- **Source data**
* * * *

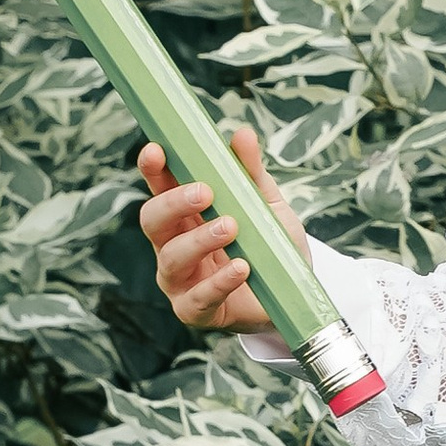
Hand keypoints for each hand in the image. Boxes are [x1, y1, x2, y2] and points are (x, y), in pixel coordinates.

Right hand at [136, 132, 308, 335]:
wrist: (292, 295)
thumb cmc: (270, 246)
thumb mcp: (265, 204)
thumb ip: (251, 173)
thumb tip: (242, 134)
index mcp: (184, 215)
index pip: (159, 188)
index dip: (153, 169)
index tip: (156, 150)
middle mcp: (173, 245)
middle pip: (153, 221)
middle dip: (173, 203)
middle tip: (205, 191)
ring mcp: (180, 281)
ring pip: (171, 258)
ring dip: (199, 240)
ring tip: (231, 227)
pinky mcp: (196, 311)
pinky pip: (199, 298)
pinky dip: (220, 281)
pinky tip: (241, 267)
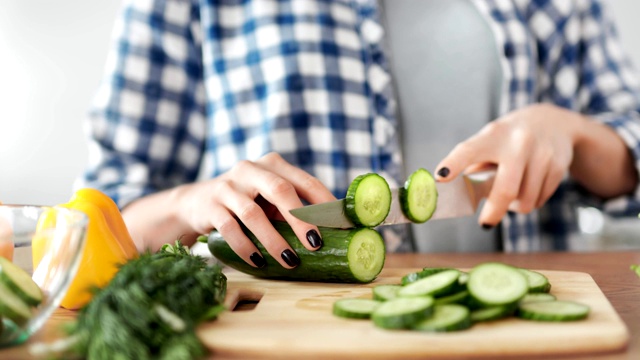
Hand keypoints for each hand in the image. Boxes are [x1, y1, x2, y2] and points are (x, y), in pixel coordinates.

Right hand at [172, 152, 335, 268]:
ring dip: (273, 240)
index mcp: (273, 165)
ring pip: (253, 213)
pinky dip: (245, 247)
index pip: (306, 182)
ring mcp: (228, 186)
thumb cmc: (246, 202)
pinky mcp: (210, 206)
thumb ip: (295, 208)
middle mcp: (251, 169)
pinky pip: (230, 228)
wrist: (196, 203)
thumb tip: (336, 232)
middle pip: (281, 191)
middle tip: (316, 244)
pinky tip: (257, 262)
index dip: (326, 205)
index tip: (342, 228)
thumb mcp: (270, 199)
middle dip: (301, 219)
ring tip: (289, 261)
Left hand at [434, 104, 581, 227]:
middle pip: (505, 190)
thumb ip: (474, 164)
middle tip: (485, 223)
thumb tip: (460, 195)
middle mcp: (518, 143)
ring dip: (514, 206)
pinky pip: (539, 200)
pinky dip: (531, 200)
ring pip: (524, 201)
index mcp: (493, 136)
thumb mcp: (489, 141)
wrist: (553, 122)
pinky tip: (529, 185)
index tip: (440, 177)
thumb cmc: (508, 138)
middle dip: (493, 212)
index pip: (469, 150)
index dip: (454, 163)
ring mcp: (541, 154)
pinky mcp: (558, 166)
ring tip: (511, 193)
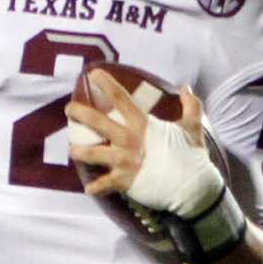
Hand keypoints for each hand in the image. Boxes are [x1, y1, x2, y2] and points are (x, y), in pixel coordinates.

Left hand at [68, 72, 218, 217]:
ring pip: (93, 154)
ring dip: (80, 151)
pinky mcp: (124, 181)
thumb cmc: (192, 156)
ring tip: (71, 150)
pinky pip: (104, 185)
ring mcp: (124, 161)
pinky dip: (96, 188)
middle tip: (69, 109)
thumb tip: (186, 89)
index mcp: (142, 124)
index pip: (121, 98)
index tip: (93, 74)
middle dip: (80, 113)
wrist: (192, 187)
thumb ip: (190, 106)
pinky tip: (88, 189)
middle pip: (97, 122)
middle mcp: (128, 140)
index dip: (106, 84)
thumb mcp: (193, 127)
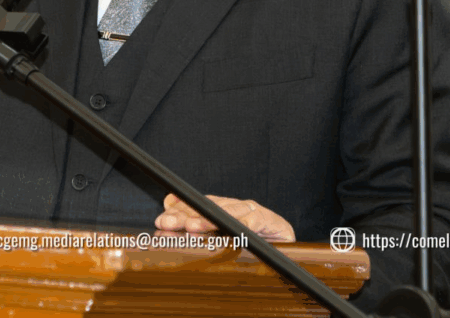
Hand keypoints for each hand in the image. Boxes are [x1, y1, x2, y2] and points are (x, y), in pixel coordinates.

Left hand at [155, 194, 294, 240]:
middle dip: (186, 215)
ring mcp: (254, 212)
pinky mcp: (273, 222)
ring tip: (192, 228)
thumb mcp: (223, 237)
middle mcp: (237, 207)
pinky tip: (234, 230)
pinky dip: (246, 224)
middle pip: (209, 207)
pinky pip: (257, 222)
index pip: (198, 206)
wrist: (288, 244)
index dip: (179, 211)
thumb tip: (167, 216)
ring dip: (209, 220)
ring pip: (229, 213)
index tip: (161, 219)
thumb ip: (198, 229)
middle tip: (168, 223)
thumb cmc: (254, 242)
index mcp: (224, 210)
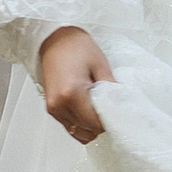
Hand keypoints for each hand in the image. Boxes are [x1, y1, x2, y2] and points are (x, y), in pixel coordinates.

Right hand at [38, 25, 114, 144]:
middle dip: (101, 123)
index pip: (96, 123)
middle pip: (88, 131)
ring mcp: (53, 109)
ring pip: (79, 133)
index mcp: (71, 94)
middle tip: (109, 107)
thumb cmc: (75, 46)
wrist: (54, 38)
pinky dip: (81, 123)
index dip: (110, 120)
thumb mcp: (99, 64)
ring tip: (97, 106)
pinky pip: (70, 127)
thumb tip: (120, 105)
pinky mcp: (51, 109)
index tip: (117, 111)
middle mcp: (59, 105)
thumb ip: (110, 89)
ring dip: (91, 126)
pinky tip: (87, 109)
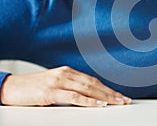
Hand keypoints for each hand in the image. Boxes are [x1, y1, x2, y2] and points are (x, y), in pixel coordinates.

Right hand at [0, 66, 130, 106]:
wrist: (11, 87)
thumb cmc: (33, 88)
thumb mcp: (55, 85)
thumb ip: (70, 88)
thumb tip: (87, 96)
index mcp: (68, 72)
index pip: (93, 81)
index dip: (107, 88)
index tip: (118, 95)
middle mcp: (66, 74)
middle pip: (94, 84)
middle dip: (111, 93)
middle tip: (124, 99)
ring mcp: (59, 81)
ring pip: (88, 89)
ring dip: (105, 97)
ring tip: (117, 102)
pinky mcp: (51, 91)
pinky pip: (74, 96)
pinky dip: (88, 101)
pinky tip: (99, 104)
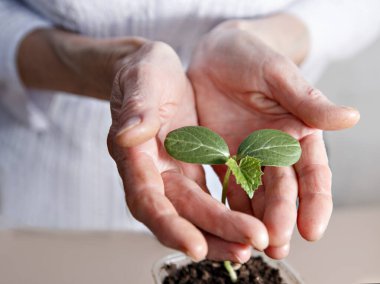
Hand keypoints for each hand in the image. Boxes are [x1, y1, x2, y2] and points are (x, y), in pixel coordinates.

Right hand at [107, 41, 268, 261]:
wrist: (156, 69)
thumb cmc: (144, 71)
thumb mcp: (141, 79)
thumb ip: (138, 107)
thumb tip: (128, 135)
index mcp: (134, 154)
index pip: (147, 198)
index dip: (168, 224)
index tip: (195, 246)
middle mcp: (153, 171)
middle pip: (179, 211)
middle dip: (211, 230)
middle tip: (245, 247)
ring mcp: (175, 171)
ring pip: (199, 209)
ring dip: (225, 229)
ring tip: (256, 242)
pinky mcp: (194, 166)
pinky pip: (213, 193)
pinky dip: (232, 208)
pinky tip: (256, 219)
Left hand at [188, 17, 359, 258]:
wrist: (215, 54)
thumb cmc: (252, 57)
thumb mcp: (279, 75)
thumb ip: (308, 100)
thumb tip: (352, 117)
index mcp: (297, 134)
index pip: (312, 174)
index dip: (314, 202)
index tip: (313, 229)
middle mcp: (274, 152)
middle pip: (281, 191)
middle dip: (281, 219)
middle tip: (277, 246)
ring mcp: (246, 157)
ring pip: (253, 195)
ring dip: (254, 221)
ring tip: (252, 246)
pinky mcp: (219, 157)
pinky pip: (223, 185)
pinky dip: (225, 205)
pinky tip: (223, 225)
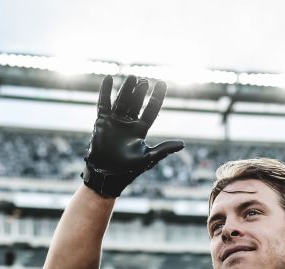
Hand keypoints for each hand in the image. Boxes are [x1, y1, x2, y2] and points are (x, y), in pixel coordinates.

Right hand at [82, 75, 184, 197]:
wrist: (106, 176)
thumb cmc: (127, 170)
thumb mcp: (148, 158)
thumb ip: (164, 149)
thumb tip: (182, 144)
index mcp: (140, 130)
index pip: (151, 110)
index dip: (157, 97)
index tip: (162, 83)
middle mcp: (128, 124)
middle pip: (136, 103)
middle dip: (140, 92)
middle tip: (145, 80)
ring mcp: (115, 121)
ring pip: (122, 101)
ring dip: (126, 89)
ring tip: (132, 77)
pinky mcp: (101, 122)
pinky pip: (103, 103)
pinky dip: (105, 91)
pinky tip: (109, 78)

* * * *

- **Assignment**
Pick each line holding the word "wrist" out of the data and copy it.

- **Worked solution**
wrist: (292, 295)
wrist: (196, 203)
wrist: (553, 122)
wrist: (192, 187)
wrist: (288, 244)
wrist: (54, 38)
wrist: (11, 87)
wrist: (156, 69)
wrist: (215, 54)
wrist: (106, 176)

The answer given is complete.